Stored records

○ ○ ○ ○ ○ ○ ○

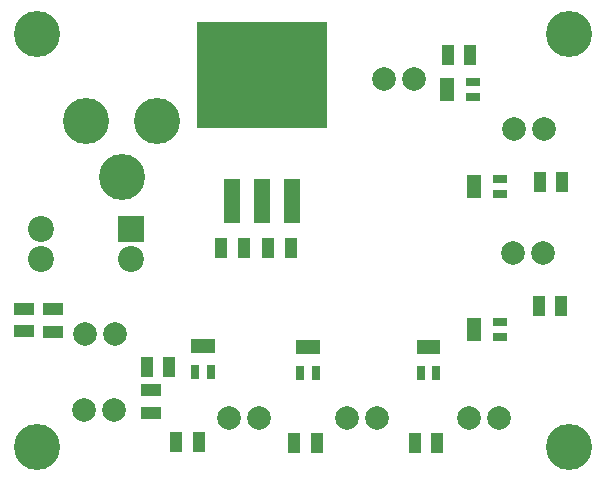
<source format=gbs>
G04 Layer_Color=16711935*
%FSLAX44Y44*%
%MOMM*%
G71*
G01*
G75*
%ADD28R,1.7000X1.1000*%
%ADD30C,3.9000*%
%ADD31C,2.2000*%
%ADD32R,2.2000X2.2000*%
%ADD33C,2.0000*%
%ADD34R,1.1000X1.7000*%
%ADD35R,1.2500X0.7500*%
%ADD36R,0.7500X1.2500*%
%ADD37R,11.1000X9.0000*%
%ADD38R,1.4000X3.8000*%
D28*
X121000Y73500D02*
D03*
Y54500D02*
D03*
X38000Y142000D02*
D03*
Y123000D02*
D03*
X14000Y142500D02*
D03*
Y123500D02*
D03*
D30*
X96500Y254000D02*
D03*
X66000Y301000D02*
D03*
X126500D02*
D03*
X475000Y375000D02*
D03*
Y25000D02*
D03*
X25000Y375000D02*
D03*
Y25000D02*
D03*
D31*
X104100Y184300D02*
D03*
X27900D02*
D03*
Y209700D02*
D03*
D32*
X104100D02*
D03*
D33*
X64300Y57000D02*
D03*
X89700D02*
D03*
X65000Y121000D02*
D03*
X90400D02*
D03*
X343700Y337000D02*
D03*
X318300D02*
D03*
X453700Y295000D02*
D03*
X428300D02*
D03*
X452700Y190000D02*
D03*
X427300D02*
D03*
X390300Y50000D02*
D03*
X415700D02*
D03*
X287300D02*
D03*
X312700D02*
D03*
X187300D02*
D03*
X212700D02*
D03*
D34*
X220500Y194000D02*
D03*
X239500D02*
D03*
X180500D02*
D03*
X199500D02*
D03*
X117500Y93000D02*
D03*
X136500D02*
D03*
X372500Y357000D02*
D03*
X391500D02*
D03*
X469500Y250000D02*
D03*
X450500D02*
D03*
X468500Y145000D02*
D03*
X449500D02*
D03*
X363500Y29000D02*
D03*
X344500D02*
D03*
X261500D02*
D03*
X242500D02*
D03*
X161500Y30000D02*
D03*
X142500D02*
D03*
D35*
X394000Y334500D02*
D03*
Y321500D02*
D03*
X372000Y334500D02*
D03*
Y328000D02*
D03*
Y321500D02*
D03*
X417000Y252500D02*
D03*
Y239500D02*
D03*
X395000Y252500D02*
D03*
Y246000D02*
D03*
Y239500D02*
D03*
X417000Y131502D02*
D03*
Y118502D02*
D03*
X395000Y131502D02*
D03*
Y125002D02*
D03*
Y118502D02*
D03*
D36*
X362500Y88000D02*
D03*
X349500D02*
D03*
X362500Y110000D02*
D03*
X356000D02*
D03*
X349500D02*
D03*
X260500Y88000D02*
D03*
X247500D02*
D03*
X260500Y110000D02*
D03*
X254000D02*
D03*
X247500D02*
D03*
X171500Y89000D02*
D03*
X158500D02*
D03*
X171500Y111000D02*
D03*
X165000D02*
D03*
X158500D02*
D03*
D37*
X215000Y340000D02*
D03*
D38*
X189600Y234000D02*
D03*
X215000D02*
D03*
X240400D02*
D03*
M02*

</source>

○ ○ ○ ○ ○ ○ ○

_Try it_.
A faithful copy of the data is required: each word kept, each picture omitted.

_Answer box_.
<source format=gbs>
G04 Layer_Color=16711935*
%FSLAX44Y44*%
%MOMM*%
G71*
G01*
G75*
%ADD28R,1.7000X1.1000*%
%ADD30C,3.9000*%
%ADD31C,2.2000*%
%ADD32R,2.2000X2.2000*%
%ADD33C,2.0000*%
%ADD34R,1.1000X1.7000*%
%ADD35R,1.2500X0.7500*%
%ADD36R,0.7500X1.2500*%
%ADD37R,11.1000X9.0000*%
%ADD38R,1.4000X3.8000*%
D28*
X121000Y73500D02*
D03*
Y54500D02*
D03*
X38000Y142000D02*
D03*
Y123000D02*
D03*
X14000Y142500D02*
D03*
Y123500D02*
D03*
D30*
X96500Y254000D02*
D03*
X66000Y301000D02*
D03*
X126500D02*
D03*
X475000Y375000D02*
D03*
Y25000D02*
D03*
X25000Y375000D02*
D03*
Y25000D02*
D03*
D31*
X104100Y184300D02*
D03*
X27900D02*
D03*
Y209700D02*
D03*
D32*
X104100D02*
D03*
D33*
X64300Y57000D02*
D03*
X89700D02*
D03*
X65000Y121000D02*
D03*
X90400D02*
D03*
X343700Y337000D02*
D03*
X318300D02*
D03*
X453700Y295000D02*
D03*
X428300D02*
D03*
X452700Y190000D02*
D03*
X427300D02*
D03*
X390300Y50000D02*
D03*
X415700D02*
D03*
X287300D02*
D03*
X312700D02*
D03*
X187300D02*
D03*
X212700D02*
D03*
D34*
X220500Y194000D02*
D03*
X239500D02*
D03*
X180500D02*
D03*
X199500D02*
D03*
X117500Y93000D02*
D03*
X136500D02*
D03*
X372500Y357000D02*
D03*
X391500D02*
D03*
X469500Y250000D02*
D03*
X450500D02*
D03*
X468500Y145000D02*
D03*
X449500D02*
D03*
X363500Y29000D02*
D03*
X344500D02*
D03*
X261500D02*
D03*
X242500D02*
D03*
X161500Y30000D02*
D03*
X142500D02*
D03*
D35*
X394000Y334500D02*
D03*
Y321500D02*
D03*
X372000Y334500D02*
D03*
Y328000D02*
D03*
Y321500D02*
D03*
X417000Y252500D02*
D03*
Y239500D02*
D03*
X395000Y252500D02*
D03*
Y246000D02*
D03*
Y239500D02*
D03*
X417000Y131502D02*
D03*
Y118502D02*
D03*
X395000Y131502D02*
D03*
Y125002D02*
D03*
Y118502D02*
D03*
D36*
X362500Y88000D02*
D03*
X349500D02*
D03*
X362500Y110000D02*
D03*
X356000D02*
D03*
X349500D02*
D03*
X260500Y88000D02*
D03*
X247500D02*
D03*
X260500Y110000D02*
D03*
X254000D02*
D03*
X247500D02*
D03*
X171500Y89000D02*
D03*
X158500D02*
D03*
X171500Y111000D02*
D03*
X165000D02*
D03*
X158500D02*
D03*
D37*
X215000Y340000D02*
D03*
D38*
X189600Y234000D02*
D03*
X215000D02*
D03*
X240400D02*
D03*
M02*

</source>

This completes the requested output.